BC's Select Standing Committee on Health released a report last week calling for the province to fund evidence-based addiction recovery programs and expand harm reduction services.
The recommendations were part of the report, Looking Forward: Improving Rural Health Care, Primary Care, and Addictions Recovery Programs, which follows consultations that the BC Humanist Association took part in last June.
Specifically, the BC Humanist Association called on the province to end its tacit endorsement of religious based addictions recovery programs, like Alcoholics Anonymous (AA).
Ian Bushfield, Executive Director, BC Humanist Association:
These recommendations are a strong call to put evidence and harm reduction at the forefront of tackling substance use issues in BC. Included within this report was a recognition of the limited efficacy of abstinence-only based approaches and the need for the government to take a leadership role in supporting alternative programs.

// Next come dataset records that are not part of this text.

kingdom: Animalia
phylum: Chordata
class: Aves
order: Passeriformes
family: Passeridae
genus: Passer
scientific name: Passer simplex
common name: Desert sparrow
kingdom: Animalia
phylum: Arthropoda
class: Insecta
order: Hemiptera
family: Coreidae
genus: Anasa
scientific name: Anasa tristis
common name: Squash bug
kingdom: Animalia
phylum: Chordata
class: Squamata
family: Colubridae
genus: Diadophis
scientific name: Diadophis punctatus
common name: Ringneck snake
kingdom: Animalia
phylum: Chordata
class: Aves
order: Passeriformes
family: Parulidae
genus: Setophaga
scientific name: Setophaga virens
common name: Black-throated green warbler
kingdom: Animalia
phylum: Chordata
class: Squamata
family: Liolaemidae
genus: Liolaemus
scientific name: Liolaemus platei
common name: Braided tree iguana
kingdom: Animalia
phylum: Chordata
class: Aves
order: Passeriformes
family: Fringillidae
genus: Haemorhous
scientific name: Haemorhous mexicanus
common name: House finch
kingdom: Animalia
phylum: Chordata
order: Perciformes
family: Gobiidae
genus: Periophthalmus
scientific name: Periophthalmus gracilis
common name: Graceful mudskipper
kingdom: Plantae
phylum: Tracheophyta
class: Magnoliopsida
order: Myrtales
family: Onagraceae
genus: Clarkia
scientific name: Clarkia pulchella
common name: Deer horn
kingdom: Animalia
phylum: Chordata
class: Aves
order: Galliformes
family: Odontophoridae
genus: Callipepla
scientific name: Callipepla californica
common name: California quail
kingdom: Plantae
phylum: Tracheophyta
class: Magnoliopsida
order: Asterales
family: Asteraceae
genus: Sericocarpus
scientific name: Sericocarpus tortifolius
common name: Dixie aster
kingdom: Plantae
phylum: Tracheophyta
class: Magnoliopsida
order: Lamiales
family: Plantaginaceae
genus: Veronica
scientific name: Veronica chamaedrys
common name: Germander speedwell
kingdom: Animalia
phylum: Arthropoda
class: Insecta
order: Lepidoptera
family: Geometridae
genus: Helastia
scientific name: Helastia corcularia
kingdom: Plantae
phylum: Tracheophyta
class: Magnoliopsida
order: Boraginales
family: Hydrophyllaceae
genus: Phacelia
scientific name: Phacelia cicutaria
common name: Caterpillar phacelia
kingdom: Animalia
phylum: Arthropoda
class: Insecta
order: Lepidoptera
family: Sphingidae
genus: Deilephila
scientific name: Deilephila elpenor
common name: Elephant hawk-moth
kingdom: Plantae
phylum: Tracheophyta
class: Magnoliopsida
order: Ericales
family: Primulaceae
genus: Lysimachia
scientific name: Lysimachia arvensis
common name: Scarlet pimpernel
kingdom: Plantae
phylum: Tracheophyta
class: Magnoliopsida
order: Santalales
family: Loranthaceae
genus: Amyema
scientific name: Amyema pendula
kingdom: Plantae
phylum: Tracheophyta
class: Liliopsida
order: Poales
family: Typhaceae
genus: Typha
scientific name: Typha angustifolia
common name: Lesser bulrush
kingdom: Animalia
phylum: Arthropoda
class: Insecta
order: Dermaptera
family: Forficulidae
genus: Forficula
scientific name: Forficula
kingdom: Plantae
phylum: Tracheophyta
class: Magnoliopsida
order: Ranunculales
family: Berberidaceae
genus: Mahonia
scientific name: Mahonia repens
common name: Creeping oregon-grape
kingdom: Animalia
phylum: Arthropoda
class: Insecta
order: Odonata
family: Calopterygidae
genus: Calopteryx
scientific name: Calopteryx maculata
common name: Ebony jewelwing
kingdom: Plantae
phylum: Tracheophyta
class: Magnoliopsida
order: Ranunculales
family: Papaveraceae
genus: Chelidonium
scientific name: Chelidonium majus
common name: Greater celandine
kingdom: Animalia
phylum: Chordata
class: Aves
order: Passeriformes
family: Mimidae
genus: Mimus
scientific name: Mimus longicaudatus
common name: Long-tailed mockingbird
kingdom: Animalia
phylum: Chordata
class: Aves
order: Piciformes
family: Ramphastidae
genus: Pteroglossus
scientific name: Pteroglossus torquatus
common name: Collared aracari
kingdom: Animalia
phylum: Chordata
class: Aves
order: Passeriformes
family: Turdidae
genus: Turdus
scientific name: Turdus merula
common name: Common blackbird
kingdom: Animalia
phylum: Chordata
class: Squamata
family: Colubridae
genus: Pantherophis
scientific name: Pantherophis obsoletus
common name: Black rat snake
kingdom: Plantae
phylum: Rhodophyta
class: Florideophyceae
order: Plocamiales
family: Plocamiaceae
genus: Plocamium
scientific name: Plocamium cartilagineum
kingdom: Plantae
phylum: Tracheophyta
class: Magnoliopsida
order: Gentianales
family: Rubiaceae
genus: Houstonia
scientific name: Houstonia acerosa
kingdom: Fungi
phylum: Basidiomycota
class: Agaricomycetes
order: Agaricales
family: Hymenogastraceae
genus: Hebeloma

In one paragraph, the report states that, "The Committee heard about a wide range of addiction recovery programs, both secular and non-secular in nature."
This unfortunate phrasing creates a false equivalency between inclusive, evidence-based recovery programs and rigid, dogmatic faith-based programs. It's part of our broader disappointment that the Committee didn't adopt our recommendation that the government guarantee people with substance use issues secular options.
This omission leaves vulnerable people open to religious coercion. Over the past year we've heard a growing number of stories from such people. The government has a responsibility to protect its citizens and ensure they receive treatment without judgment.
The BC Humanist Association is following a Human Rights Complaint against Vancouver Coastal Health Authority and the BC Nurses' Union by a former nurse who lost his job after refusing to participate in a religious-based treatment program. A separate complaint was filed last year against the Interior Health Authority for requiring an employee to attend AA programming. And the Toronto AA Intergroup settled a complaint last month after it de-listed two agnostic groups.